[Source records]
════════
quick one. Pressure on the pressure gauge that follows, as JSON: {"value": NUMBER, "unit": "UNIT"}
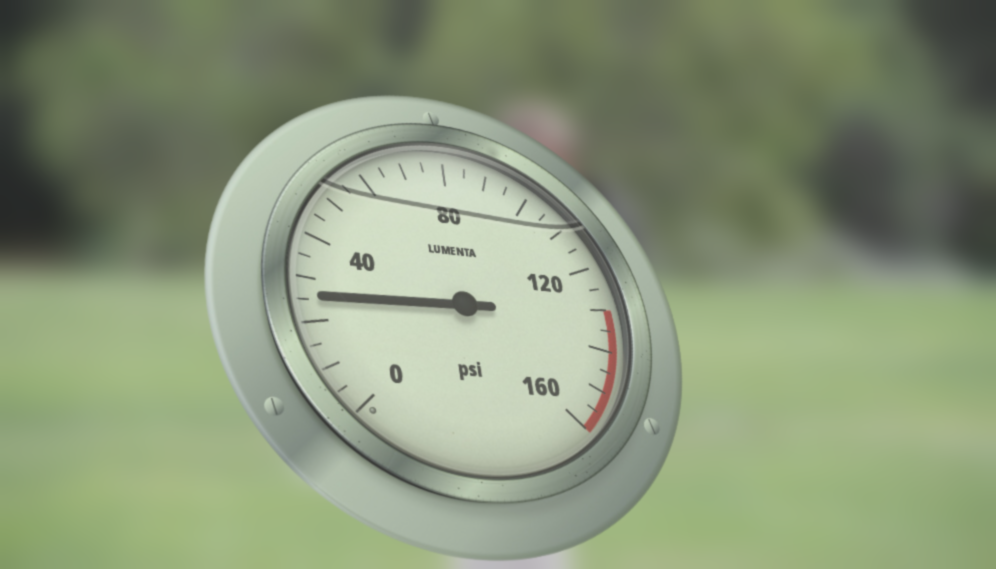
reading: {"value": 25, "unit": "psi"}
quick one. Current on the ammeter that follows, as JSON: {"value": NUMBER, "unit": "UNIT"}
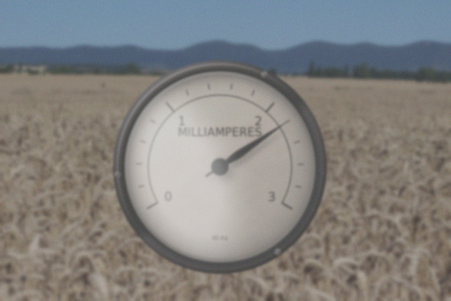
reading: {"value": 2.2, "unit": "mA"}
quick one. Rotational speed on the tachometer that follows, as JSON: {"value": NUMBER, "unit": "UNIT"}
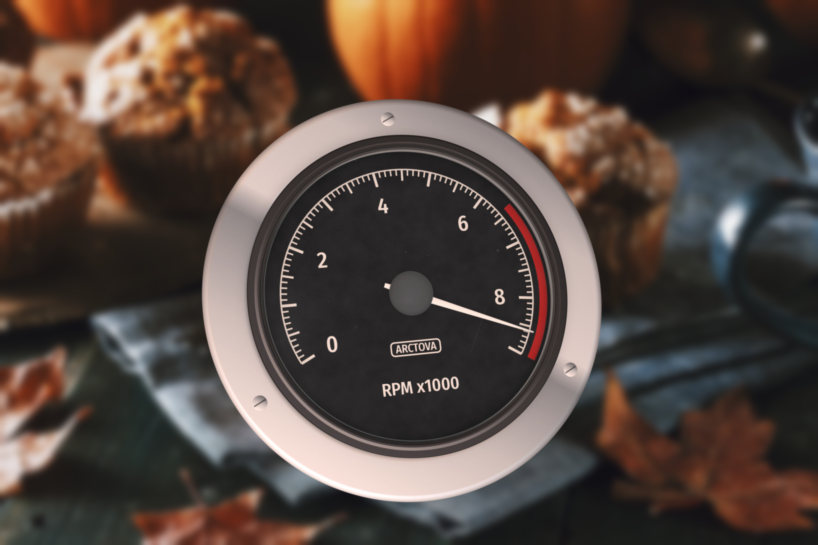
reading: {"value": 8600, "unit": "rpm"}
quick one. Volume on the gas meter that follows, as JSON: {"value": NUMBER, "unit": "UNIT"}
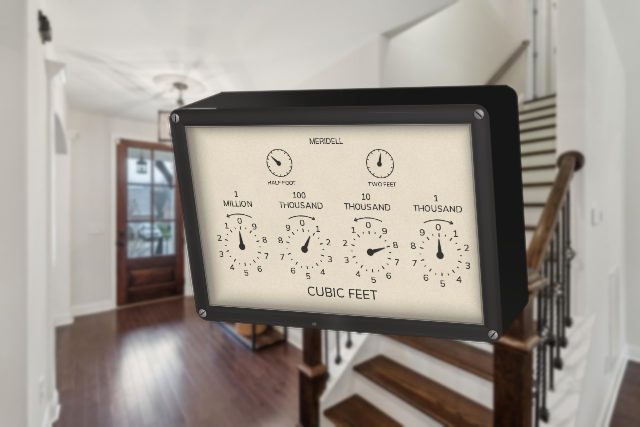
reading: {"value": 8000, "unit": "ft³"}
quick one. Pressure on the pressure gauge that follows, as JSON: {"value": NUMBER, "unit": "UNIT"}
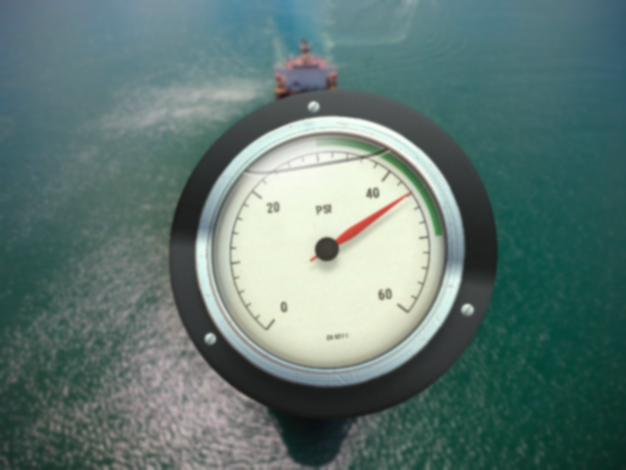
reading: {"value": 44, "unit": "psi"}
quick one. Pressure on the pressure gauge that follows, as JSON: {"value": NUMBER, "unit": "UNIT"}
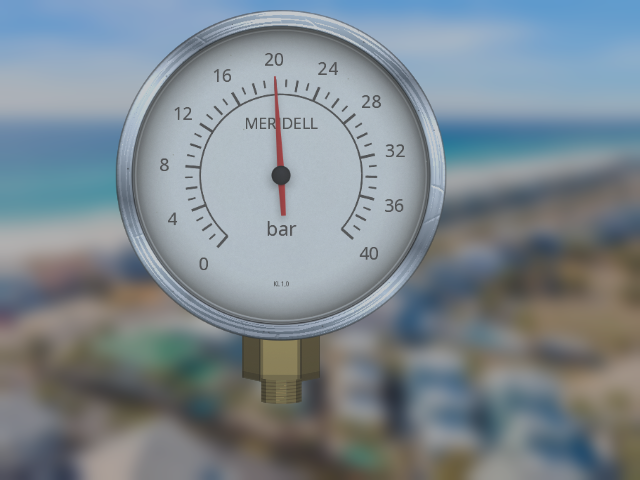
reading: {"value": 20, "unit": "bar"}
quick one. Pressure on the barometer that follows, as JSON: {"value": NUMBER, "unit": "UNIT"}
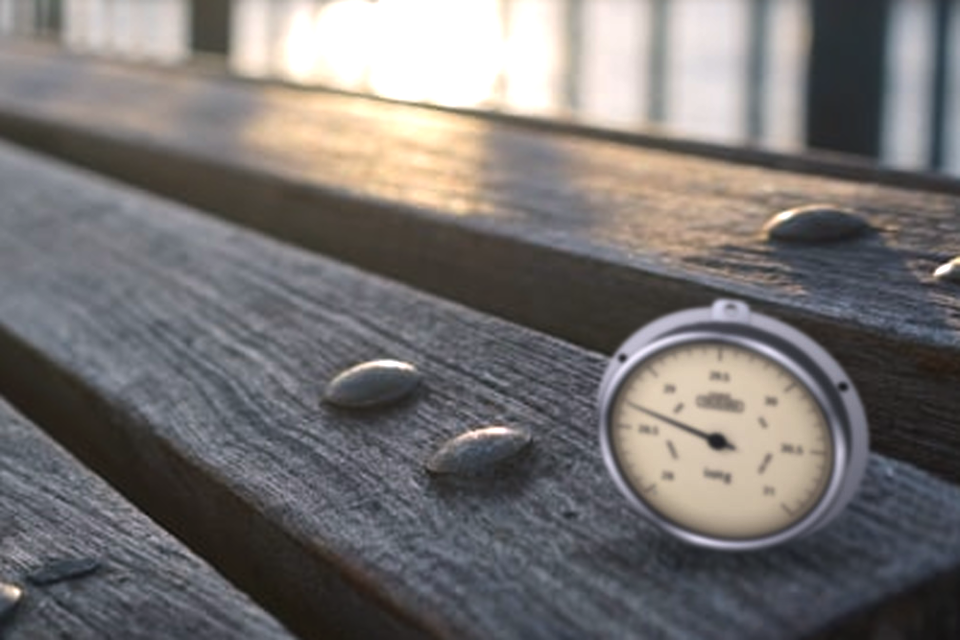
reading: {"value": 28.7, "unit": "inHg"}
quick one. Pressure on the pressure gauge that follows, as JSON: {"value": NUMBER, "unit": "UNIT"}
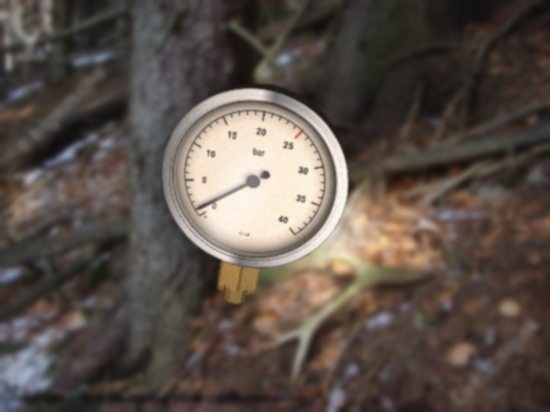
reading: {"value": 1, "unit": "bar"}
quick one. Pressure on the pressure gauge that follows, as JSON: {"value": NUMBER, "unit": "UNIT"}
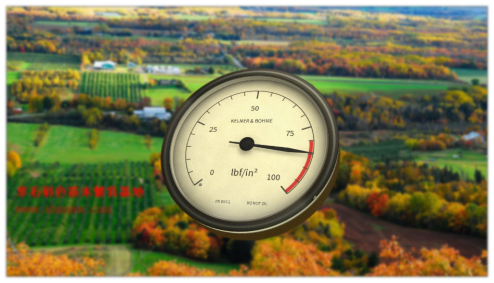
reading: {"value": 85, "unit": "psi"}
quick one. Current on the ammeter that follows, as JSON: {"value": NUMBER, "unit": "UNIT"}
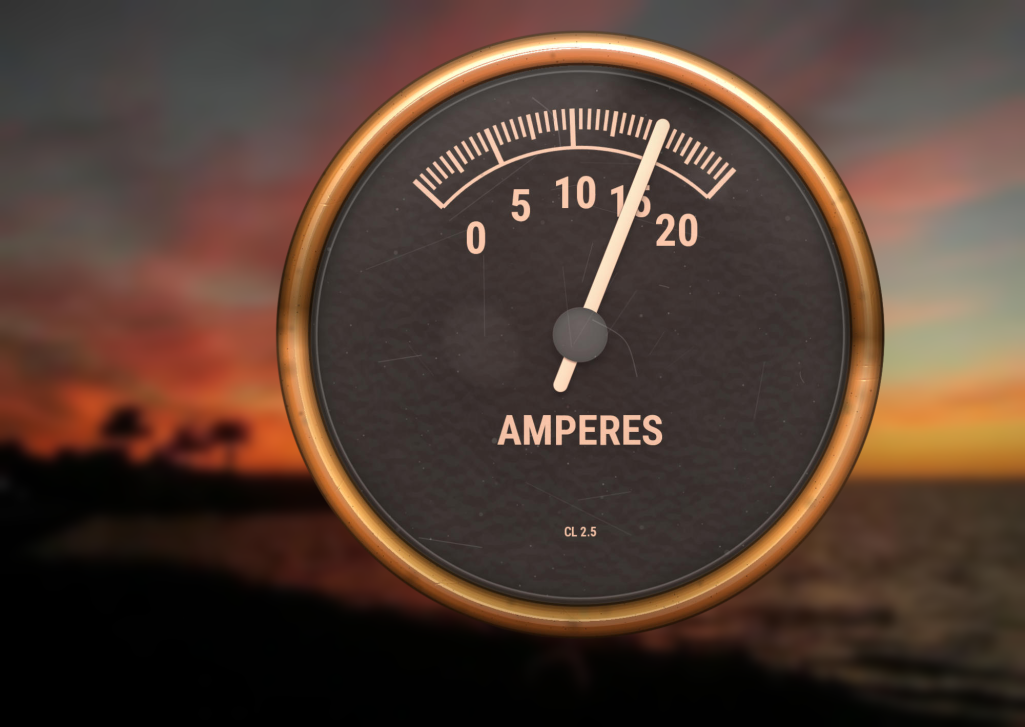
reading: {"value": 15.25, "unit": "A"}
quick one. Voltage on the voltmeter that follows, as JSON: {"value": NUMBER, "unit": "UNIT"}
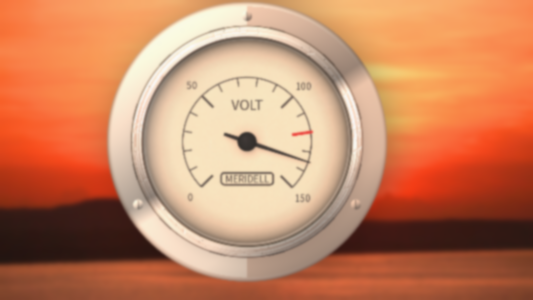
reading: {"value": 135, "unit": "V"}
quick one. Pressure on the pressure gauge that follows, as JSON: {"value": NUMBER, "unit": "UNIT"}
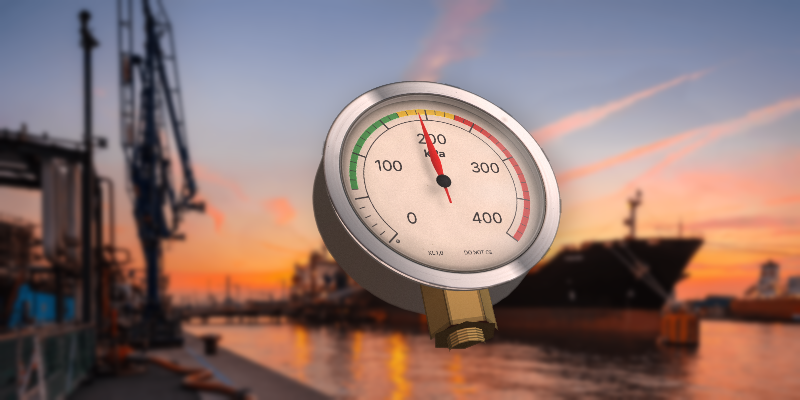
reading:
════════
Rewrite the records from the line that has "quick one. Voltage" through the end of the records, swapping "that follows" for "below" and keeping everything else the same. Leave the pictures out.

▶ Task answer
quick one. Voltage on the voltmeter below, as JSON: {"value": NUMBER, "unit": "UNIT"}
reading: {"value": 135, "unit": "V"}
quick one. Pressure on the pressure gauge below, as JSON: {"value": NUMBER, "unit": "UNIT"}
reading:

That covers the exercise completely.